▸ **EXERCISE GOAL**: Output all the data exactly. Pictures do not belong in the copy.

▸ **MATERIAL FOR THIS TASK**:
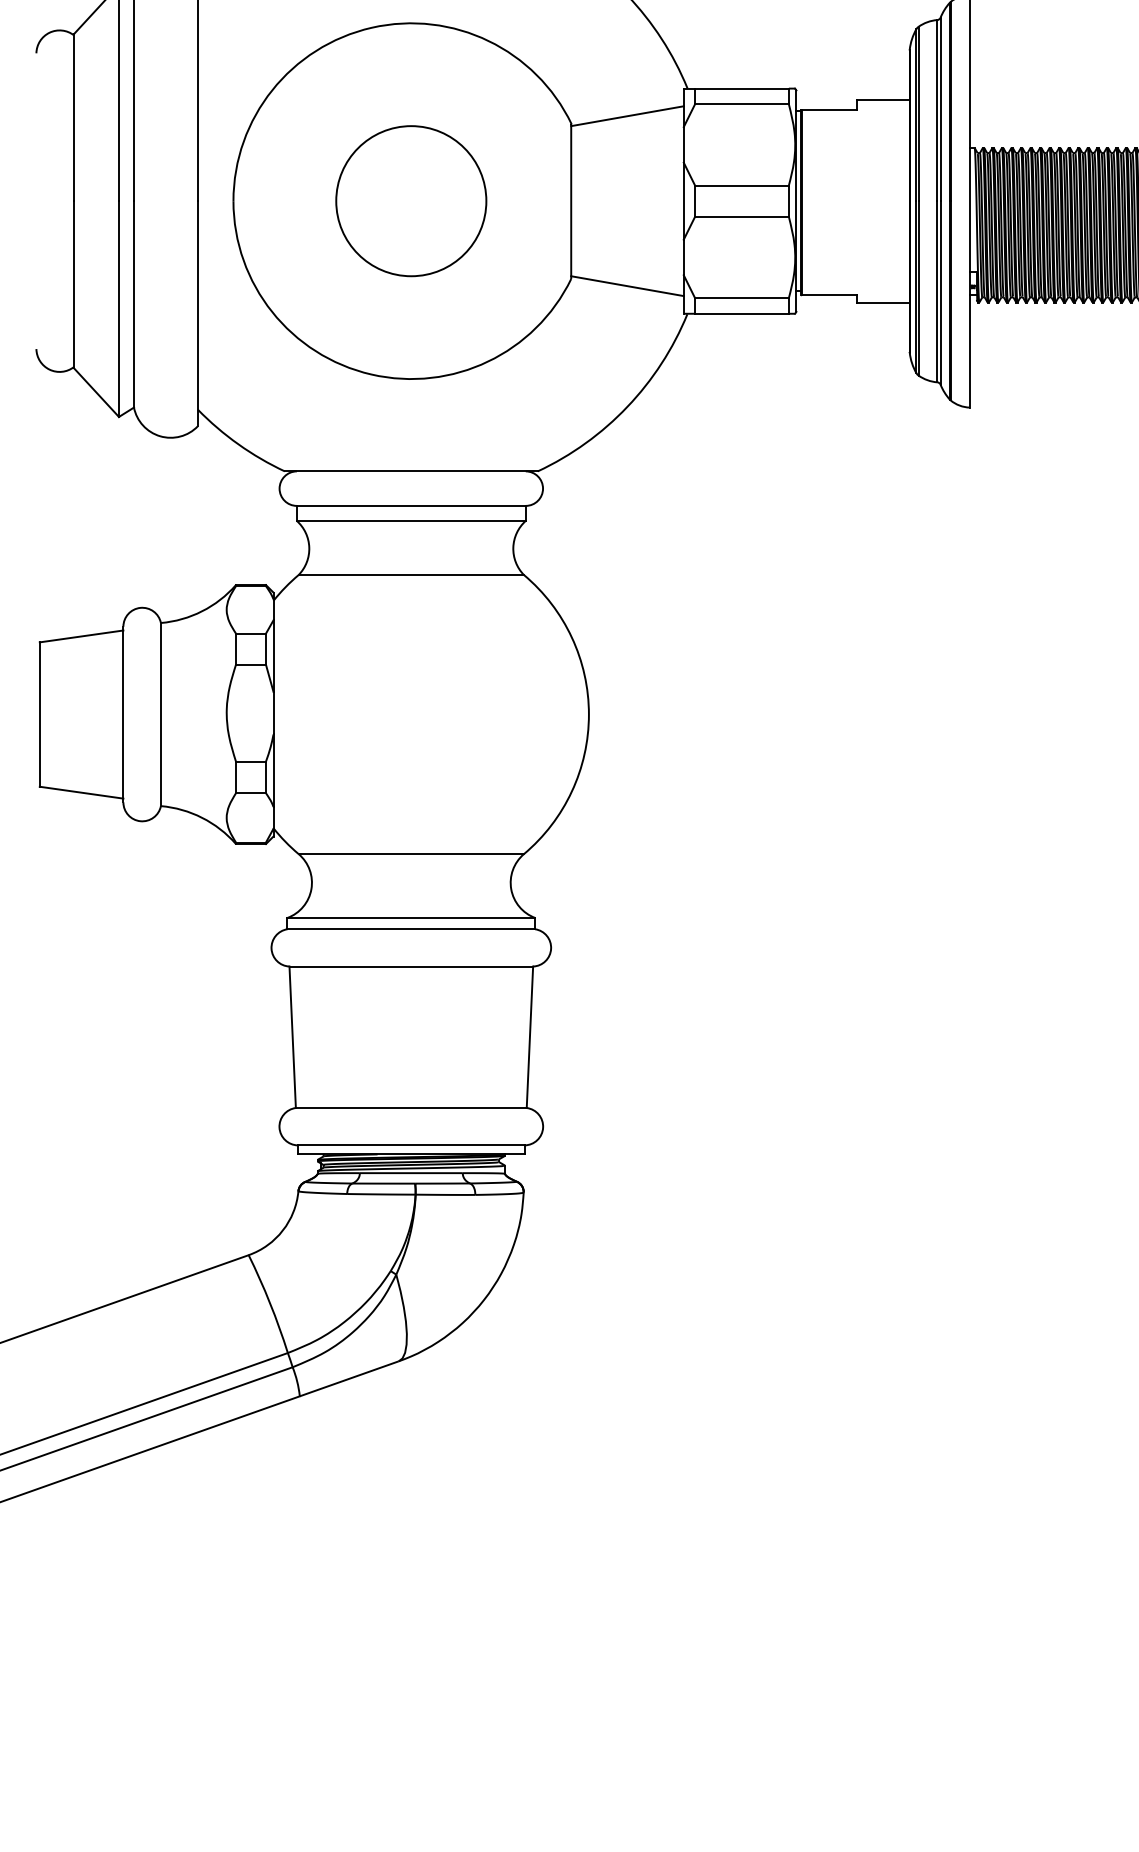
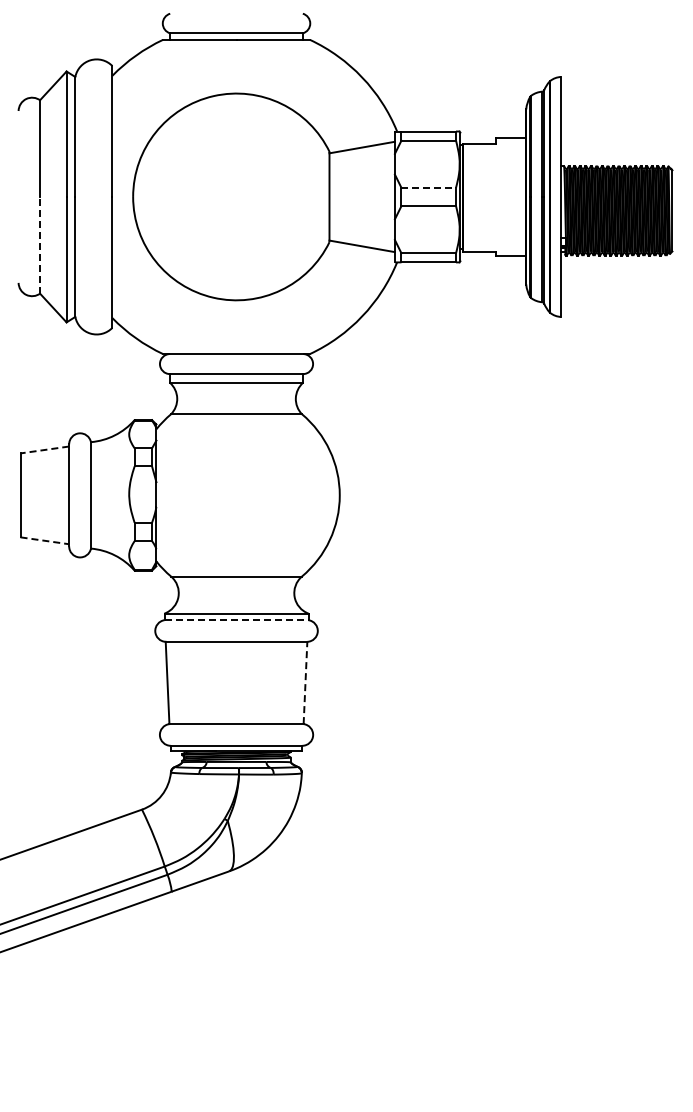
line: (743, 184) -> (429, 187), solid -> dashed
circle: (411, 200) -> (236, 196), removed
line: (74, 284) -> (40, 245), solid -> dashed
line: (80, 635) -> (44, 449), solid -> dashed
line: (80, 792) -> (44, 540), solid -> dashed
line: (411, 929) -> (236, 620), solid -> dashed
line: (529, 1036) -> (305, 682), solid -> dashed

▸ **EXERCISE RESPONSE**:
line: (743, 184) -> (429, 187), solid -> dashed
circle: (411, 200) -> (236, 196), removed
line: (74, 284) -> (40, 245), solid -> dashed
line: (80, 635) -> (44, 449), solid -> dashed
line: (80, 792) -> (44, 540), solid -> dashed
line: (411, 929) -> (236, 620), solid -> dashed
line: (529, 1036) -> (305, 682), solid -> dashed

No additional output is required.